2 Reshaping and summarising

In this section, we will reshape, count and summarise the data in some tables.

2.1 Visit counts

It would be useful to know how many consultations each patient had. We can number each row for the same patient sequentially, then get the maximum visit number per patient to represent the total number of consultations they had. To do this, we will group_by() patient ID:

dat <- dat %>%
  
  # First we make sure blank cells are coded as NA:
  mutate(
    outc_end        = na_if(outc_end, ""),
    outc_end_reason = na_if(outc_end_reason, "")
    ) %>% 
  
  # Now we can group by patient ID:
  group_by(pat_id) %>%
  
  # Then we calculate the number of visits per patient:
  mutate(
    # Here we use n() to create a sequential number for each visit
    visit_num = 1:n(),
    # Then we get the maximum visit number for each patient:
    visit_num_last = max(visit_num, na.rm = TRUE)
    ) %>%
  
  # Now we ungroup as subsequent operations will not be grouped by patient:
  ungroup %>%
  
  # Finally, we use select to reorder the columns:
  select(pat_id, redcap_event_name, visit_num, visit_num_last, everything())

2.2 Dealing with data from multiple consultations

How do we deal with all the data from the different follow-up consultations? This depends on the desired analysis.

Suppose we are only interested in the final outcome at the end of patient follow-up. This means we can filter the data and keep only the rows that correspond to the last visit for each patient:

# Make a new subset of the data:
dat_last_consultation <- dat %>%
  # Keep only the rows corresponding to the last visit for each patient:
  filter(visit_num == visit_num_last) %>%
  # Select a few key variables for summarizing:
  select(pat_id, 
         redcap_event_name, 
         visit_num, 
         visit_num_last, 
         outc_end, 
         outc_end_reason)


# Check whether patients reached the end of their follow-up:
dat_last_consultation %>%
  tabyl(outc_end) %>%
  qflextable

outc_end	n	percent	valid_percent
N	1	0.002169197	0.002178649
Y	458	0.993492408	0.997821351
	2	0.004338395

# Summarise reasons for exiting the program:
dat_last_consultation %>%
  tabyl(outc_end_reason) %>%
  qflextable

outc_end_reason	n	percent	valid_percent
C	396	0.859002169	0.864628821
D	19	0.041214751	0.041484716
L	23	0.049891540	0.050218341
S	2	0.004338395	0.004366812
TO	18	0.039045553	0.039301310
	3	0.006507592

# Combine whether program complete and reasons for exit
dat_last_consultation %>%
  tabyl(outc_end_reason, outc_end) %>%
  qflextable

outc_end_reason	N	Y	NA_
C	0	396	0
D	0	19	0
L	0	23	0
S	0	2	0
TO	0	18	0
	1	0	2

It may also be useful to summarise information from the first consultation (at enrollment into the program):

# Create subset for first consultation
dat_first_consultation <- dat %>%
  # Keep only rows for first visit for each patient:
  filter(visit_num == 1) %>% 
  # Select patient ID and site of enrollment:
  select(pat_id, pat_enrolment_site)

# Create frequency table of enrollment sites:
dat_first_consultation %>%
  tabyl(pat_enrolment_site) %>%
  qflextable

pat_enrolment_site	n	percent
3	460	0.997830803
43	1	0.002169197

Now we have two different subsets, but both of them should contain the same patient IDs. We can join the two datasets together to create a summary table with information from both the first and the last consultation.
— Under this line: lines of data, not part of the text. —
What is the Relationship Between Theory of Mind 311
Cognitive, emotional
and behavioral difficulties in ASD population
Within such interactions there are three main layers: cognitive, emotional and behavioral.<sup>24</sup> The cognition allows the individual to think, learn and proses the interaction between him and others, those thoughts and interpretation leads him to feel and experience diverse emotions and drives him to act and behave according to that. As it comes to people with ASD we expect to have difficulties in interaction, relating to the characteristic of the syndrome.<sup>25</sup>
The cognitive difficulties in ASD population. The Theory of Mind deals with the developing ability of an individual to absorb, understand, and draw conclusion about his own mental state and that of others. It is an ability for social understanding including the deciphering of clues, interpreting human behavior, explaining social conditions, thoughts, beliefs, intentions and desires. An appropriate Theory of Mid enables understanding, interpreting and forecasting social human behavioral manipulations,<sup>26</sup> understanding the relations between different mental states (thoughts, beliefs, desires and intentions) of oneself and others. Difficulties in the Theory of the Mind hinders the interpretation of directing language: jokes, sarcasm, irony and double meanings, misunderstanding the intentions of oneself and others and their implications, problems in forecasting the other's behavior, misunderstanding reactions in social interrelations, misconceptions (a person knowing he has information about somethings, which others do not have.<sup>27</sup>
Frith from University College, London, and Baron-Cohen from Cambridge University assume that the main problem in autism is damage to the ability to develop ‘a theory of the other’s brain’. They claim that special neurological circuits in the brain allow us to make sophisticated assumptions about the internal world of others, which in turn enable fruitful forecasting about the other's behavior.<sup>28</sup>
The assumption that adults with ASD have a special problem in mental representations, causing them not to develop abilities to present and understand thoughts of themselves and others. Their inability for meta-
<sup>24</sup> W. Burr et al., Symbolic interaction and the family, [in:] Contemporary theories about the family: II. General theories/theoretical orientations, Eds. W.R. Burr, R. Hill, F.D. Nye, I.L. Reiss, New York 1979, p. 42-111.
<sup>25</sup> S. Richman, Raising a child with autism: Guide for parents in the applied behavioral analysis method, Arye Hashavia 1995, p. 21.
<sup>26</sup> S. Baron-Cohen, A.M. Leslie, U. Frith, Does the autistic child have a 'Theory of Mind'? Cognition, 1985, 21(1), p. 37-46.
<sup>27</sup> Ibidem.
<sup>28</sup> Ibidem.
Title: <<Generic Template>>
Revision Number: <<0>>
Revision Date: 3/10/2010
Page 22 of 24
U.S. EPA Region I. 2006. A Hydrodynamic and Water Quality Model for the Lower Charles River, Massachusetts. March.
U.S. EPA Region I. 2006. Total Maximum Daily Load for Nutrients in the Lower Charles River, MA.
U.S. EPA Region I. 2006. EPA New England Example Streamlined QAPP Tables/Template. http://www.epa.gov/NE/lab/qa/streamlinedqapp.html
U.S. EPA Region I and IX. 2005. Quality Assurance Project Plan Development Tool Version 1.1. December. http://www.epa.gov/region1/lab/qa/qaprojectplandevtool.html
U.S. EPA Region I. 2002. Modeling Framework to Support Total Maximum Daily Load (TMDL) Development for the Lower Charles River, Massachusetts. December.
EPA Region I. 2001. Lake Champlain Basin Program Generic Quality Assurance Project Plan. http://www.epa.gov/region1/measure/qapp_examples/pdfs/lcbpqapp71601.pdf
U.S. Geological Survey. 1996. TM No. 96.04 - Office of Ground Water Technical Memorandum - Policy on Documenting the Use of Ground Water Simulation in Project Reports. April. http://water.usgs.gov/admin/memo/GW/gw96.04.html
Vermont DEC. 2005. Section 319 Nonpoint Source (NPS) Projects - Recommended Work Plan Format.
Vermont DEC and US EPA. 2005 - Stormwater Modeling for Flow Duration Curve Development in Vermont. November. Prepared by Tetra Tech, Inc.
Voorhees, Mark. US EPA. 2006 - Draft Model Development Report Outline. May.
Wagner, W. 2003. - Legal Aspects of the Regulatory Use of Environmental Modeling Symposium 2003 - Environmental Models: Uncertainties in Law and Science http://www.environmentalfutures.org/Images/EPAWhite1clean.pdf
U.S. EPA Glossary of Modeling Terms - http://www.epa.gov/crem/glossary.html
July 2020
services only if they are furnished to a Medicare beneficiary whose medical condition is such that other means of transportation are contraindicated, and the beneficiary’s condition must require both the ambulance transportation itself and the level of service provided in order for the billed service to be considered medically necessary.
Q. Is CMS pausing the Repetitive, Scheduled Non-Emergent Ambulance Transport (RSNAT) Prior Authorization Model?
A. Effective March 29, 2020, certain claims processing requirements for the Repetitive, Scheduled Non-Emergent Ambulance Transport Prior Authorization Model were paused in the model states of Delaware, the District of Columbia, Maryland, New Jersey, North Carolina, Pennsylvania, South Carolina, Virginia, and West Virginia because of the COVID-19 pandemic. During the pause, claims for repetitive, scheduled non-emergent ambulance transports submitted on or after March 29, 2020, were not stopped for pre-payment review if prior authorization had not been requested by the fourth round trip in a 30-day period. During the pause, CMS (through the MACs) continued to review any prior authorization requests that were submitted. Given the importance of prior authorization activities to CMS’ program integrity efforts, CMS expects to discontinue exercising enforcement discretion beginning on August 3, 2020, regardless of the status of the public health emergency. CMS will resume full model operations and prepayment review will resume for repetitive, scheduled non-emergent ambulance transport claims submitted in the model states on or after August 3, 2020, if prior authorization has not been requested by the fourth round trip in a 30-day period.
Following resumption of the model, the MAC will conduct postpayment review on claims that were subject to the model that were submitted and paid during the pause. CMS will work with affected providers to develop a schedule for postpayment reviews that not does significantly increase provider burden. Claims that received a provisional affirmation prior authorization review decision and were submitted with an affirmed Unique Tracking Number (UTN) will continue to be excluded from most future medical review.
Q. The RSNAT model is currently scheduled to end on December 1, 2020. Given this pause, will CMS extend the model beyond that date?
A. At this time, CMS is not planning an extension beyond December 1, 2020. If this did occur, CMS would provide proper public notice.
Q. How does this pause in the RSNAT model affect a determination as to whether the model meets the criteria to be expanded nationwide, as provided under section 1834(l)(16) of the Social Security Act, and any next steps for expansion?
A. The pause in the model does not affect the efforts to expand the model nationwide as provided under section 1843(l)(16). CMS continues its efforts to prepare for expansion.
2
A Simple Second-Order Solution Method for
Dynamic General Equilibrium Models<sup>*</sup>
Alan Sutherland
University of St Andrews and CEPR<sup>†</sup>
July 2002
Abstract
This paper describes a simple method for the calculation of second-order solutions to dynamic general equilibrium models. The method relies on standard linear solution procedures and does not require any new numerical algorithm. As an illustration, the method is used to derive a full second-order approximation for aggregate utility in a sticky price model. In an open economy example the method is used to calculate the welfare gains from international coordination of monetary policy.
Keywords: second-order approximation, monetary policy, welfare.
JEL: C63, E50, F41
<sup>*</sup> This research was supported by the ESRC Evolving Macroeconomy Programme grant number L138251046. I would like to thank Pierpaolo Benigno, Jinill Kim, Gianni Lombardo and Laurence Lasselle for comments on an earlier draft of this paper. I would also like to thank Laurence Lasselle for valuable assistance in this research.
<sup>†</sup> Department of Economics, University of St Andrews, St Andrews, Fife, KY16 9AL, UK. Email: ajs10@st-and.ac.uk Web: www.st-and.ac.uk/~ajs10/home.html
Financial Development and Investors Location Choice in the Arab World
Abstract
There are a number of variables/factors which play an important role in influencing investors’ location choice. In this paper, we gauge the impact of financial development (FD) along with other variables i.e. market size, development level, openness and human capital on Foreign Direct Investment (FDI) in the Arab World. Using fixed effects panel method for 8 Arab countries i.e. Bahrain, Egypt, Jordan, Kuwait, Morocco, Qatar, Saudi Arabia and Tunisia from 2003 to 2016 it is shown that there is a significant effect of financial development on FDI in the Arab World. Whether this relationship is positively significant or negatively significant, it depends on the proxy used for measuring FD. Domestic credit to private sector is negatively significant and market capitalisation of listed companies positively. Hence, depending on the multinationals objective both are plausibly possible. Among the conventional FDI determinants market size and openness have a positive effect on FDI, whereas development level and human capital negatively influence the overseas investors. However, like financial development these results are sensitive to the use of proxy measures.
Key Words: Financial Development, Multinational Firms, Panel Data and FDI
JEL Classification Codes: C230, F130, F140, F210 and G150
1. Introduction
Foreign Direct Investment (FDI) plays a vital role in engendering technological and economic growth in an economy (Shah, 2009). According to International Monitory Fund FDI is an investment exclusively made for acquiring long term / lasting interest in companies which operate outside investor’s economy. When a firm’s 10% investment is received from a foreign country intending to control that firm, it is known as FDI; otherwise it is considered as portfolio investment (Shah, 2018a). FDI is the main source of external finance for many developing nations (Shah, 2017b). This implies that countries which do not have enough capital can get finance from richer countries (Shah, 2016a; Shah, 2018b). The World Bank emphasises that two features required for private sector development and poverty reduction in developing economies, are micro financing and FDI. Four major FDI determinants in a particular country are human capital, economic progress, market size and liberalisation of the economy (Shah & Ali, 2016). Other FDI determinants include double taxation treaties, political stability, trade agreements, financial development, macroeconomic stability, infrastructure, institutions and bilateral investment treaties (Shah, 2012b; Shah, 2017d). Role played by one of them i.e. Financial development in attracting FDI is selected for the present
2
There are a couple of different ways to join data sets. We could use bind_cols() (which will literally just bind the columns from the two data sets together). However, beware: this strategy won’t check to see if the two data sets are in the same order. There is a risk that information from two different patients could be combined in the same row, if the data sets are not in exactly the same order. Have a look at the help for more information (type ?bind_cols in your console).

Reminder:

Check that:

The two data sets are sorted in the same order
The two data sets have the same number of observations
The two data sets contain the same patient IDs

# Create a new data set by binding the columns of the two data sets together:
dat_last_first_1 <-
  bind_cols(
    dat_last_consultation,
    dat_first_consultation
    )

A better way to combine the two data sets would be to use the dplyr::left_join() function. This function uses an identifier column that is common to both data sets to match up the rows between them. In this case, we have a patient ID column in both data sets which we can use to match up the rows and join the two data sets together. We choose a left_join() because this this will retain everything in the primary data set (first one in the join) and only rows from the second data set that have a match by patient ID in the first. Type ?left_join in your console to see the help page and learn more. You can also have a look at the Epidemiologist R handbook chapter on joining data.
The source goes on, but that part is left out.